**Task directions:** Reproduce the part of the passage below on ChanaJor and OTT viewing in 2025, starting at "Viewers came back" and ending at "acquisition costs rose.".

**Reading passage:**
What worked in ChanaJor’s favour in 2025 was clarity:
* A clearly defined audience
* Tight episode lengths
* Storytelling that prioritised emotion and pace over spectacle
While several platforms rushed to copy global micro-drama formats, ChanaJor stayed rooted in familiar Indian settings and conflicts. That familiarity mattered. Viewers didn’t have to “enter” the world of the show—it already felt like theirs.
Why audiences started responding differently
One of the biggest misconceptions going into 2025 was that audiences wanted shorter content because their attention spans had reduced. That wasn’t entirely true.
What viewers actually wanted was meaningful payoff per minute.
On platforms like ChanaJor, episodes didn’t waste time setting the mood for ten minutes. Conflicts arrived early. Characters were recognisable within moments. Emotional hooks landed fast.
A typical consumption pattern looked like real life:
* One episode during a break
* Two more before sleeping
* A few the next day
This is how viewing habits are built—not through marketing spends, but through comfort and consistency.
Viewers came back not because every show was a blockbuster, but because they knew what kind of experience to expect.
2025 was also the year OTT faced business reality
The other big change in 2025 was on the business side. Subscriber growth slowed. Discounts stopped hiding churn. Customer acquisition costs rose.
Platforms were forced to ask harder questions:
* Are viewers finishing what they start?
* Are they returning without reminders?
* Is this content worth what we’re spending on it?

**Extracted data:**
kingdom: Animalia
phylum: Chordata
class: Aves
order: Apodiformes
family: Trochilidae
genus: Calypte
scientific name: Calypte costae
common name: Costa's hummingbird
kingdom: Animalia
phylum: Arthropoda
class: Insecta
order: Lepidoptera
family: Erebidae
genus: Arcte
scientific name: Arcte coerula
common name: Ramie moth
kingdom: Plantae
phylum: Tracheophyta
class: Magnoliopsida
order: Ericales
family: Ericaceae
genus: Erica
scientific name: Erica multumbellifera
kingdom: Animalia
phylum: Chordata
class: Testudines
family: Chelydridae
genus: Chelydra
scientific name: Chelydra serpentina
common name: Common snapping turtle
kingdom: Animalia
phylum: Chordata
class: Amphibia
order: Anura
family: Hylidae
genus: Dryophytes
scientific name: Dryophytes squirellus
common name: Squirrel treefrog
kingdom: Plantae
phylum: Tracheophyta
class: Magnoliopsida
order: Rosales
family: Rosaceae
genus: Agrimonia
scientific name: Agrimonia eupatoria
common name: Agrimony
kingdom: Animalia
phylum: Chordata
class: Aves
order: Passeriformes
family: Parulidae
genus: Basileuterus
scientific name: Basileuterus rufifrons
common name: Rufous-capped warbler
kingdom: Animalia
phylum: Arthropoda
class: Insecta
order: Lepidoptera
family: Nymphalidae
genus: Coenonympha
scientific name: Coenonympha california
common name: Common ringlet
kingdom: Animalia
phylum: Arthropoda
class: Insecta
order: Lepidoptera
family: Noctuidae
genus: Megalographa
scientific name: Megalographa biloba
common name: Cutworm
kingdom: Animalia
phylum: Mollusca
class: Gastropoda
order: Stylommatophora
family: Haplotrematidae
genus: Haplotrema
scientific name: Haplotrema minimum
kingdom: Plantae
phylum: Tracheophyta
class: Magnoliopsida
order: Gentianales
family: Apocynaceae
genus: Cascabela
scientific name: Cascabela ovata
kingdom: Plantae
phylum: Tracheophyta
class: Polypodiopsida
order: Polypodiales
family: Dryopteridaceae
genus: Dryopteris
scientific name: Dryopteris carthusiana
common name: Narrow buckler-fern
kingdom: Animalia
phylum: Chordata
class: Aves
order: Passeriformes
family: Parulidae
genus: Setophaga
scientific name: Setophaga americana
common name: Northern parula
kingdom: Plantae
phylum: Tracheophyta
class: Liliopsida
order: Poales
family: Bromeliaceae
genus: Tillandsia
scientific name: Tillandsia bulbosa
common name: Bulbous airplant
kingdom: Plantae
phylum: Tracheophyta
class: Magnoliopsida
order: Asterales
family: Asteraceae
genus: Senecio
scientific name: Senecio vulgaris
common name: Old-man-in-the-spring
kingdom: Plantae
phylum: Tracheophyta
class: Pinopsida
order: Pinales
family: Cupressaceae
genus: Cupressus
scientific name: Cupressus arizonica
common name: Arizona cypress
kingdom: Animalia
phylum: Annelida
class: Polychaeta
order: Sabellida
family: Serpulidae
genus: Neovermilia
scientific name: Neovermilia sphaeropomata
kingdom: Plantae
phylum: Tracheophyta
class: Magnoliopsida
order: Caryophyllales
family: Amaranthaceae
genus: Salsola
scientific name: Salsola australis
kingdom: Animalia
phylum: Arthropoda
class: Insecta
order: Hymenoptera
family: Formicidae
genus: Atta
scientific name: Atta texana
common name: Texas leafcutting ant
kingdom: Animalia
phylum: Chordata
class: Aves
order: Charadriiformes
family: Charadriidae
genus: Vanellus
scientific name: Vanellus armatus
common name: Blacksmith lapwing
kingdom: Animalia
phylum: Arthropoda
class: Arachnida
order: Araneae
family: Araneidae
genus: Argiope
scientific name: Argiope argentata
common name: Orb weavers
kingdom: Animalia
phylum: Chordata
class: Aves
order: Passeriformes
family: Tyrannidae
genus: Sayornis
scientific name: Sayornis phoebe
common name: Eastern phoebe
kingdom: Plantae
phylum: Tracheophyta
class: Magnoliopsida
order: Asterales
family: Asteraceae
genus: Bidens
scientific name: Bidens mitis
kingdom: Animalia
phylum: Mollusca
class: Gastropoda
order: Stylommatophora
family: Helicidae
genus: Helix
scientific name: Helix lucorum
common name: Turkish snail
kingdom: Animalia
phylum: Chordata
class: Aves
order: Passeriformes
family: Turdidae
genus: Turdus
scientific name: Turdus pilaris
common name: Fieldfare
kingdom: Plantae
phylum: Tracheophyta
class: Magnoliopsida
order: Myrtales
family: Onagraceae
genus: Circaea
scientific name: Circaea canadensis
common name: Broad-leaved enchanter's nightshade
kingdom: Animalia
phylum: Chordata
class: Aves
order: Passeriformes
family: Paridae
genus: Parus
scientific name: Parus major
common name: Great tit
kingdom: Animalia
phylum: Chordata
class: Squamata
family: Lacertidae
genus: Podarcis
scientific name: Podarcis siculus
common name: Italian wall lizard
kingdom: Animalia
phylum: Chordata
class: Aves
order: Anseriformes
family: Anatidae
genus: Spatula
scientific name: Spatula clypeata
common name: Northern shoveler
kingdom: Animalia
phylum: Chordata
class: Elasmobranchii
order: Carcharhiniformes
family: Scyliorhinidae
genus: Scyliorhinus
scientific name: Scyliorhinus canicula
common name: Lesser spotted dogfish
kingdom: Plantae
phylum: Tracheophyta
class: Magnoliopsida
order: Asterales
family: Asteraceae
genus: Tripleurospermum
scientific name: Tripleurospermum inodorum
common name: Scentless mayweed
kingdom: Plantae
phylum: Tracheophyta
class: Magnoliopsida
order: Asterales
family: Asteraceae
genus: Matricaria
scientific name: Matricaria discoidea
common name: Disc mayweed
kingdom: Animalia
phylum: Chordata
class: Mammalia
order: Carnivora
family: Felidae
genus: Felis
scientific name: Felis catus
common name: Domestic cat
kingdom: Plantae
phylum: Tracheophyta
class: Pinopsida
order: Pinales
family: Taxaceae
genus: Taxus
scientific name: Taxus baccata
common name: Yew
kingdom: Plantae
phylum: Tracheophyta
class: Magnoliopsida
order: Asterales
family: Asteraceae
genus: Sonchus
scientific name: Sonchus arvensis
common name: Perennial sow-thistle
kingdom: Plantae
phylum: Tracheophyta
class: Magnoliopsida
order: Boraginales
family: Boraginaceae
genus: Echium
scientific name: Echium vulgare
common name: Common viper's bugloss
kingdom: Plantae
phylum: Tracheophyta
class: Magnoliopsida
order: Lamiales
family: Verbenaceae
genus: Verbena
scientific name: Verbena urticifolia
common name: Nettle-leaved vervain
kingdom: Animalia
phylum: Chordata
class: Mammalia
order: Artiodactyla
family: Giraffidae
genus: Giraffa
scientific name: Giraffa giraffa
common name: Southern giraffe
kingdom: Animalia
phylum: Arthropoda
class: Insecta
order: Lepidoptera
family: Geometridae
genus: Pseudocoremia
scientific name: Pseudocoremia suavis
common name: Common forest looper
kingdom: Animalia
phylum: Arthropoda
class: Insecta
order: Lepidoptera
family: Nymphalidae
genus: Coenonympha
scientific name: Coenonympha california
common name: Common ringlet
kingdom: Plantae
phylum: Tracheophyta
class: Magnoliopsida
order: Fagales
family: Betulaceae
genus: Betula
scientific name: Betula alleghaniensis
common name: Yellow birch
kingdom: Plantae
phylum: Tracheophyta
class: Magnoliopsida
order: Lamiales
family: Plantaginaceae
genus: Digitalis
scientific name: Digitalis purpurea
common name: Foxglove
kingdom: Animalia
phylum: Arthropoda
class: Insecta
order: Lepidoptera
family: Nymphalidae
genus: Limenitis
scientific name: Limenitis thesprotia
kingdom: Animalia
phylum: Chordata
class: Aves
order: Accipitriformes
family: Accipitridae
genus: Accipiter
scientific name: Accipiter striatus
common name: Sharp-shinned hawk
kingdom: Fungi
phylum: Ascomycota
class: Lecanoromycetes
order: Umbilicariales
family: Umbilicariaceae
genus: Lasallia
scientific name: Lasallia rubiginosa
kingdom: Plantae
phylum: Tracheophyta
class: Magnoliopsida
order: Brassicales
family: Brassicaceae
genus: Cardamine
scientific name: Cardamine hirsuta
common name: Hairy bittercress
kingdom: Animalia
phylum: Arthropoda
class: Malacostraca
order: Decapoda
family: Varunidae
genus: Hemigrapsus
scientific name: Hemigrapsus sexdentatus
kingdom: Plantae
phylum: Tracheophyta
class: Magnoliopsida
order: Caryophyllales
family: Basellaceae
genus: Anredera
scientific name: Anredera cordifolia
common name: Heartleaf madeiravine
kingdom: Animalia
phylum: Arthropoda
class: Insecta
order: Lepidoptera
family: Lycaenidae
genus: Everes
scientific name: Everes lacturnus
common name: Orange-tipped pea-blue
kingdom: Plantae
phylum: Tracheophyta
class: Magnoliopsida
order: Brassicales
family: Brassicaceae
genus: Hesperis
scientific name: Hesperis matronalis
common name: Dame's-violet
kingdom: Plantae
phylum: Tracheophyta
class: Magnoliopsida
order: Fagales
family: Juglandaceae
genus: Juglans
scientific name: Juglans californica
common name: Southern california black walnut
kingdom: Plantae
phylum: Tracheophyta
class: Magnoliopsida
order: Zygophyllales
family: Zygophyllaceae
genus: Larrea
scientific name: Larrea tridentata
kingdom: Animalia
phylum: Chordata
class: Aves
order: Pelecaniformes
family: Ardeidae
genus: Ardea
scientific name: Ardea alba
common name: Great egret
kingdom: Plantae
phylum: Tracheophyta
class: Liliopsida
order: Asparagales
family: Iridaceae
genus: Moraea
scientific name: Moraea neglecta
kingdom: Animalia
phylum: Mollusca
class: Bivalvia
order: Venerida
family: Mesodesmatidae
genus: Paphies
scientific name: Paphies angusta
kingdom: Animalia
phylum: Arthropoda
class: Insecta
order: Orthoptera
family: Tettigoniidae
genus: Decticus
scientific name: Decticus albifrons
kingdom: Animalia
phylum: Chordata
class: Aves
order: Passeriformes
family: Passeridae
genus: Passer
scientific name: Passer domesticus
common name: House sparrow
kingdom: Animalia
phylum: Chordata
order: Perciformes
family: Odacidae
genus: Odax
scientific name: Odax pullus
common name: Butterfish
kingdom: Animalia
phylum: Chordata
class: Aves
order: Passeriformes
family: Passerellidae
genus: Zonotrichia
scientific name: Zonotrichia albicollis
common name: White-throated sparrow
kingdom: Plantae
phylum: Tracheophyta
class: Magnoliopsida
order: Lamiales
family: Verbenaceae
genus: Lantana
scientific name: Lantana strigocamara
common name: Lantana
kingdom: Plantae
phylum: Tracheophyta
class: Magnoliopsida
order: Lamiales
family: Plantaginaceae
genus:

**Answer space:**
Viewers came back not because every show was a blockbuster, but because they knew what kind of experience to expect.
2025 was also the year OTT faced business reality
The other big change in 2025 was on the business side. Subscriber growth slowed. Discounts stopped hiding churn. Customer acquisition costs rose.